→ **WHAT THIS TASK INVOLVES**
In the records that follow, find the line with "carcinoma (testis) was"; from there, retype every line exactly through the line with "photomicrograph of human", which also belongs to the answer.

→ **EXERCISE INPUTS**
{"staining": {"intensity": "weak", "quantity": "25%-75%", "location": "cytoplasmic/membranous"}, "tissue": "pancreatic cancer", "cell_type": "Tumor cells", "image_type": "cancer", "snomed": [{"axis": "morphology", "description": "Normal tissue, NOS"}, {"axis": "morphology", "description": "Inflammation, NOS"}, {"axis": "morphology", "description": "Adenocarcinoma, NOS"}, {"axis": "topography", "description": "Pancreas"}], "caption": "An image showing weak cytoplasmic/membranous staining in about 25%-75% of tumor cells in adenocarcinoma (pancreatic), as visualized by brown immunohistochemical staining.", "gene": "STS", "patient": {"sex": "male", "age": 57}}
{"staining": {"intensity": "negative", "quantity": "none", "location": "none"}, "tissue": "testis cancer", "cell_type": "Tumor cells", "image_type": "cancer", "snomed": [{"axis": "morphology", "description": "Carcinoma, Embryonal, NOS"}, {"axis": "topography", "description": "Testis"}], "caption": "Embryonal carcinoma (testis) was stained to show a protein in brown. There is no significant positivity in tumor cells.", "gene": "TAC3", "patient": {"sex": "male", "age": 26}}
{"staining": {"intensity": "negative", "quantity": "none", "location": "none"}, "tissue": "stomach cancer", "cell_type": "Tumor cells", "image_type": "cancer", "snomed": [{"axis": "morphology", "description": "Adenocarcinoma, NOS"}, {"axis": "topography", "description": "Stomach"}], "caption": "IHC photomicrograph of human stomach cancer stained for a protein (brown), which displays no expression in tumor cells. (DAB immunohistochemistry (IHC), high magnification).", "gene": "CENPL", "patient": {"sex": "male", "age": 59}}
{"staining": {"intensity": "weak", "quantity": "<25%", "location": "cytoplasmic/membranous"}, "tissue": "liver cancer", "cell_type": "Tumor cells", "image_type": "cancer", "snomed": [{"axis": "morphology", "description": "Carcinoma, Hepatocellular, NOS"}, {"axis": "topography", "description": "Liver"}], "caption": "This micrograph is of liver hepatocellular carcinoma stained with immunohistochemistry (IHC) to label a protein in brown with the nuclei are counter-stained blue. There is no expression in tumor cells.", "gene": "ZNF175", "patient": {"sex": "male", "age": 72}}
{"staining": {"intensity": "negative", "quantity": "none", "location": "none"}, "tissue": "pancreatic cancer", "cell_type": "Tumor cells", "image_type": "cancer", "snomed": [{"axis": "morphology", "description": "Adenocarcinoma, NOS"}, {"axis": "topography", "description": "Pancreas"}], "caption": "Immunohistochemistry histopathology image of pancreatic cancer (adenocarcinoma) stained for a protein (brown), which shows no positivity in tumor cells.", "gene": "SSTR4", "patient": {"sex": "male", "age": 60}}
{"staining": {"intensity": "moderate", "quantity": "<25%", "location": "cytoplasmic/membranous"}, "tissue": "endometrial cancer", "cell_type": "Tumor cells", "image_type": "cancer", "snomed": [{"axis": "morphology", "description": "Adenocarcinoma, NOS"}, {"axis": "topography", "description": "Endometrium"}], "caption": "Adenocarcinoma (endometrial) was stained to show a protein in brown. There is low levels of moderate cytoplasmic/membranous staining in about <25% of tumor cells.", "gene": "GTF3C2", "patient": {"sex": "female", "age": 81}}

→ **SOLUTION FOR THIS EXERCISE**
{"staining": {"intensity": "negative", "quantity": "none", "location": "none"}, "tissue": "testis cancer", "cell_type": "Tumor cells", "image_type": "cancer", "snomed": [{"axis": "morphology", "description": "Carcinoma, Embryonal, NOS"}, {"axis": "topography", "description": "Testis"}], "caption": "Embryonal carcinoma (testis) was stained to show a protein in brown. There is no significant positivity in tumor cells.", "gene": "TAC3", "patient": {"sex": "male", "age": 26}}
{"staining": {"intensity": "negative", "quantity": "none", "location": "none"}, "tissue": "stomach cancer", "cell_type": "Tumor cells", "image_type": "cancer", "snomed": [{"axis": "morphology", "description": "Adenocarcinoma, NOS"}, {"axis": "topography", "description": "Stomach"}], "caption": "IHC photomicrograph of human stomach cancer stained for a protein (brown), which displays no expression in tumor cells. (DAB immunohistochemistry (IHC), high magnification).", "gene": "CENPL", "patient": {"sex": "male", "age": 59}}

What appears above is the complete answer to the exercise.